My brain has switched to autopilot. I’m not sure how I arrived at my small bungalow on the edge of town. At some point, I must have put the page back in Dad’s journal, cleaned the mess in the living room, fed the cats, and driven home. But it’s all a fog. I keep picturing myself as a little girl, donning my mother’s veil and her oversized white high heels, walking down a pretend aisle on my daddy’s arm toward Scooby, our very first family dog. A great stand-in groom, may he rest in peace. The memories wrap around my heart and squeeze tight while my mind worries those five words raw.
Walk Emma down the aisle.
The pit in my stomach grows—deepening and widening while I walk haphazardly through the yard. As sick as the discovery has made me, at least I saw it now instead of after, when it would have been too late. At least I have a chance to do something. My thoughts scramble this way and that, grappling for a solution, until one comes—wild and half-baked. What if I called up Chase and told him I changed my mind? Never mind the fact that I ripped his heart out two years ago; we should get married after all. Would he hear me out, or would he hang up the second I announced myself on the other end of the line?

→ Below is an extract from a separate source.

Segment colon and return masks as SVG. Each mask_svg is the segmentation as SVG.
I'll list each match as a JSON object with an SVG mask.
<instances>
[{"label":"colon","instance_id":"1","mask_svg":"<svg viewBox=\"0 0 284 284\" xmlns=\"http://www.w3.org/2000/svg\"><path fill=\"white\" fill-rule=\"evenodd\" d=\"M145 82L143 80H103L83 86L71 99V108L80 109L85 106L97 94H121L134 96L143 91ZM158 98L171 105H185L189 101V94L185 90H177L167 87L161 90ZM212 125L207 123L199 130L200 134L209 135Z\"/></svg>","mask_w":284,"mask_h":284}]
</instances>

I step onto my porch, over two loose floorboards, and stop. The front door is ajar. My brow furrows at the thin strip of space that leads into my home. Forgetting to lock up is one thing—a common side effect of growing up in a tiny northern Wisconsin town. But forgetting to shut the door all the way?
No, I wouldn’t do that.
Which means the latch must be broken—one of many broken things in my well-loved home. It’s a perfectly logical explanation, and yet I find myself clutching my purse tighter as I quietly open the screen door. This is the moment in scary movies when viewers scream, “You fool, don’t go inside!” I step over the threshold anyway. This is Mayfair. There are no serial killers. There probably aren’t even any burglars. Even so, the lack of greeting from Samson has me on edge. A vision of my beloved pooch drugged and dragged into the bathroom while some drug dealer strips my home for cash flashes through my mind. It is the epitome of far-fetched. Knowing this, however, does not stop me from exchanging my purse for the vase on the sofa table.

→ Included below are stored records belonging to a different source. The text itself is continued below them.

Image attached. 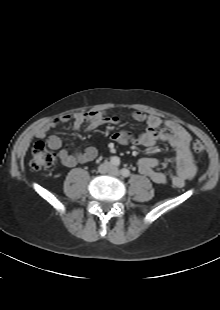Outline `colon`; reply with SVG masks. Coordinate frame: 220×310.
<instances>
[{
  "label": "colon",
  "instance_id": "1",
  "mask_svg": "<svg viewBox=\"0 0 220 310\" xmlns=\"http://www.w3.org/2000/svg\"><path fill=\"white\" fill-rule=\"evenodd\" d=\"M192 151L201 155L204 153V145L199 140H194L191 145ZM57 160L56 154L49 150L45 143L37 141L31 150L30 166L34 170H43L52 167Z\"/></svg>",
  "mask_w": 220,
  "mask_h": 310
}]
</instances>
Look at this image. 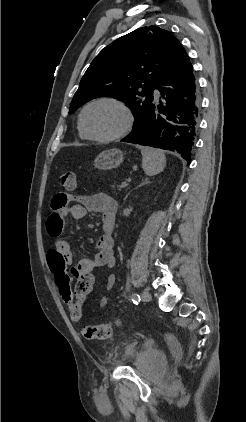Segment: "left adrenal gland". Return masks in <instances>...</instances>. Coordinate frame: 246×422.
<instances>
[{
	"instance_id": "left-adrenal-gland-1",
	"label": "left adrenal gland",
	"mask_w": 246,
	"mask_h": 422,
	"mask_svg": "<svg viewBox=\"0 0 246 422\" xmlns=\"http://www.w3.org/2000/svg\"><path fill=\"white\" fill-rule=\"evenodd\" d=\"M149 183H150V181L148 179H146V180L142 181L139 185H137L135 189H138V188H140V187H142L144 185H147ZM129 194H130V192L127 193V195L125 196L124 200L127 199V197H128Z\"/></svg>"
}]
</instances>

Muffled sounds come from the kitchen.
I raise the vase over my shoulder, prepared to hurl it at the perpetrator’s head. I am creeping toward the noise when, out of nowhere, Jake Sawyer steps into view. I yelp. He jumps. And the vase falls to the floor with a heavy clunk.
“You scared me half to death!” I say, clutching my chest.
“Who did you think I was—Ted Bundy?”
“I had no idea. You didn’t announce yourself.”
“My truck’s in your driveway.”
“It is?” I look over my shoulder, as if I might see through the walls of my house. How did I not notice Jake’s truck on my way in? Then I remember those five words on my dad’s bucket list, the ones that had me on autopilot. “Where’s Samson?”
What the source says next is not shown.